▸ WHAT THE TASK REQUIRES: In the outsourcing article, rewrite everything from "Butting heads with" down to "in this regard.", changing "black eyes" to "bruises".

▸ SOURCE:
________________________

As companies outsource more and more of their business processes, they must ensure all service providers (and other suppliers) interact effectively with each other where the various IT infrastructure and business processes touch. At Outsourcing Center, we study companies’ proactive and reactive approaches in handling this challenge, along with their lessons learned. This article shares some of that insight.

Choose a Provider Who Keys in to Buyer’s Needs

Within HR benefits administration outsourcing lies one “touch” area that can make or break an outsourcing arrangement. Accountable for cost-effective, efficient performance, the outsourcer dictates to the buyer’s HR benefits carriers how invoices, payments and other administrative functions will be processed. Some carriers, however, may meet a new outsourced approach with resistance.

Butting heads with other providers only gives all of them black eyes.

Cardinal Health Inc., the Dublin, Ohio-based healthcare products and services provider, credits its outsourcing partner, Hewitt Associates, the Lincolnshire, Illinois-based global HR outsourcing firm, with being willing to be flexible in this regard.

“Hewitt’s flexibility and how it interacts with our carriers on our behalf is a critical piece,” explains Kendell Sherer, vice president, Corporate Benefits at Cardinal. “They are our carriers, selected to run our programs. This is a three-legged stool. Hewitt has to be willing to listen to our carriers and consider whether there may be a better way to do something because, at the end of the day, it helps our Cardinal employees.”

The ideal scenario for success is to ensure that buyer and provider interests are aligned so that the provider will be proactive in meeting the buyer’s goals. The provider should be there, every step of the way. No matter who the other vendors or suppliers are, the outsourcing provider needs to proactively ensure everything is working toward the best results for the buyer.

Foster Communication and Collaboration for Business Transformation

All outsourcing arrangements, unfortunately, aren’t working optimally among all vendors, nor are the providers proactive in effectively resolving issues. Many experience a “vendor vs. vendor, running to the buyer” situation (where vendors, unable to resolve issues between them, “run” to the buyer to make the business decision). When there is a breakdown on the tracks, how can the buyer implement a solution that brings all parties together and aligns their interests going forward?

Xcel Energy, a Minneapolis, Minnesota-based electricity and natural gas energy company, found itself in such a situation during a system conversion conducted by its IT outsourcing provider, IBM Global Services. DST Output, Xcel Energy’s outsourcing provider for invoice print and mail services, suddenly had to interface with IBM. The conversion to XML caused several process and technology changes in DST’s services, which eventually led to relationship problems between the two service providers.

Although there had been some expressions of concern and some finger pointing between the two providers, it was the dollars Xcel Energy was spending on change procedure fees that eventually drew its attention to a relationship problem.

“There was a lot of confusion,” recalls Jane Doyon, director, Customer Care Billing Services and Operations at Xcel Energy. “There wasn’t real clarity around who’s on first. All three of us were going down different paths because we couldn’t find the right linkages or see the cost impacts of what each group was doing separately.”

To resolve the dilemma, the buyer brought both providers together in an all-day meeting to clarify roles, smooth bumps and build a new joint commitment. They also went to dinner together to make sure people from all three teams would know each other well enough to feel comfortable in sharing information crucial to their mutual success.

“Building that trust level is what moved us forward,” comments Doyon. “It’s now a much-improved environment around making decisions and ensuring we are committed to both DST and IBM and making sure they are committed not only to Xcel Energy but also to each other.”

________________________

▸ Collected data entries:
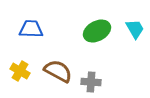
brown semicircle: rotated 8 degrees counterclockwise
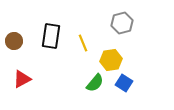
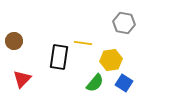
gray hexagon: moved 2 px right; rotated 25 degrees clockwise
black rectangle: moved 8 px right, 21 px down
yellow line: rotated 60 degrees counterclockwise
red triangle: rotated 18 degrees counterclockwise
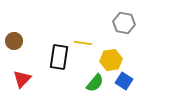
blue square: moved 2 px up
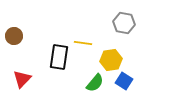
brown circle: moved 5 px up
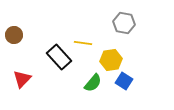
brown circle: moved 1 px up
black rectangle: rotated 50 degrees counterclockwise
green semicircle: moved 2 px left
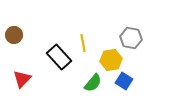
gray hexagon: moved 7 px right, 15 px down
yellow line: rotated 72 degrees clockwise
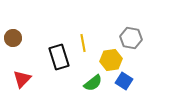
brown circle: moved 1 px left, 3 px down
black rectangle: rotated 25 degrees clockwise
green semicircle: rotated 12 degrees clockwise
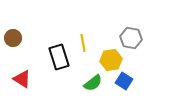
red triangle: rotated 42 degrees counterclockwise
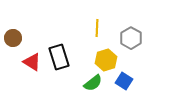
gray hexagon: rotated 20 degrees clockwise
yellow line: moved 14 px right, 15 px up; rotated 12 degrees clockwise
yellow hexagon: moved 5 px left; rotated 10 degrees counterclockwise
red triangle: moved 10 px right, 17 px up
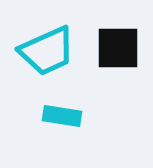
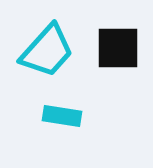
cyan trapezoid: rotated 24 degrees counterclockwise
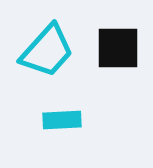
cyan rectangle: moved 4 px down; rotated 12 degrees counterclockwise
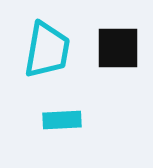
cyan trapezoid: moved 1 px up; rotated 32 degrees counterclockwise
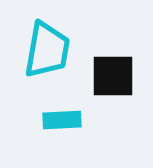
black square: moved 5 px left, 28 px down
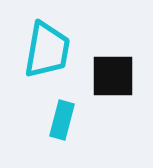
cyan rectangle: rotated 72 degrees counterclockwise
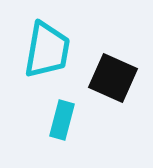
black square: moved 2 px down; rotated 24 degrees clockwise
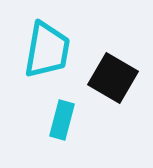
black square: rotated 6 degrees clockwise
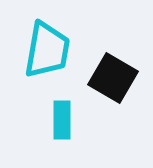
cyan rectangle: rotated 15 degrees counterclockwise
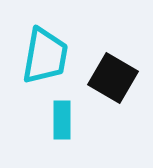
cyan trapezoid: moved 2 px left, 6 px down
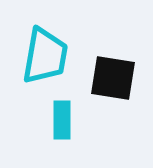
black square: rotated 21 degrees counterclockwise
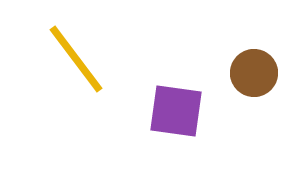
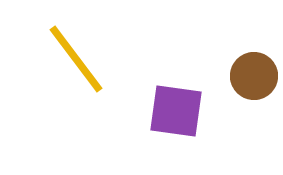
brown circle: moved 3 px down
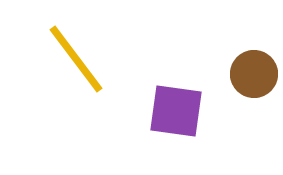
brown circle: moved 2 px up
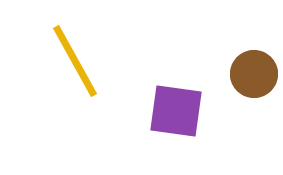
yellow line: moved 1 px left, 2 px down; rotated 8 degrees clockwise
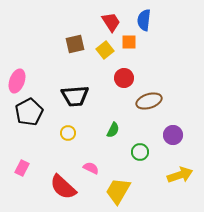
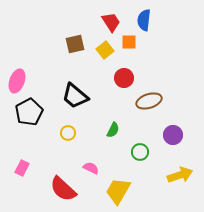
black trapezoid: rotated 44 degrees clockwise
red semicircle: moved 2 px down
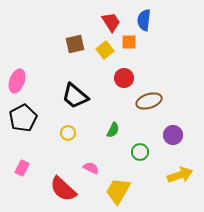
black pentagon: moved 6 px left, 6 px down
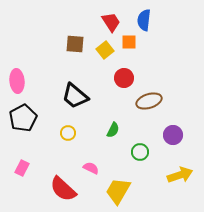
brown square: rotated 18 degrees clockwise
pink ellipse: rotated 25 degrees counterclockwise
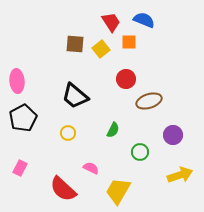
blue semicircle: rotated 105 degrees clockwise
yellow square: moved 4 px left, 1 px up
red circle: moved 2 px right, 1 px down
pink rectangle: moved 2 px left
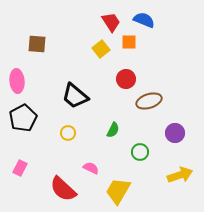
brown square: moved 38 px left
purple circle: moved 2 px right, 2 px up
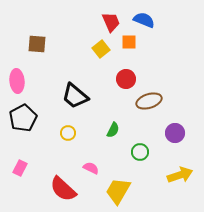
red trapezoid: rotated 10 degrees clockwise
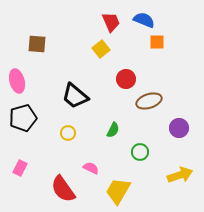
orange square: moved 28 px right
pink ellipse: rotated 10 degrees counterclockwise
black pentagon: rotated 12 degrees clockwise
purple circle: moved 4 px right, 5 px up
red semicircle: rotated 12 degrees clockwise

________________________

▸ OUTPUT OF THE EXERCISE:
Butting heads with other providers only gives all of them bruises.

Cardinal Health Inc., the Dublin, Ohio-based healthcare products and services provider, credits its outsourcing partner, Hewitt Associates, the Lincolnshire, Illinois-based global HR outsourcing firm, with being willing to be flexible in this regard.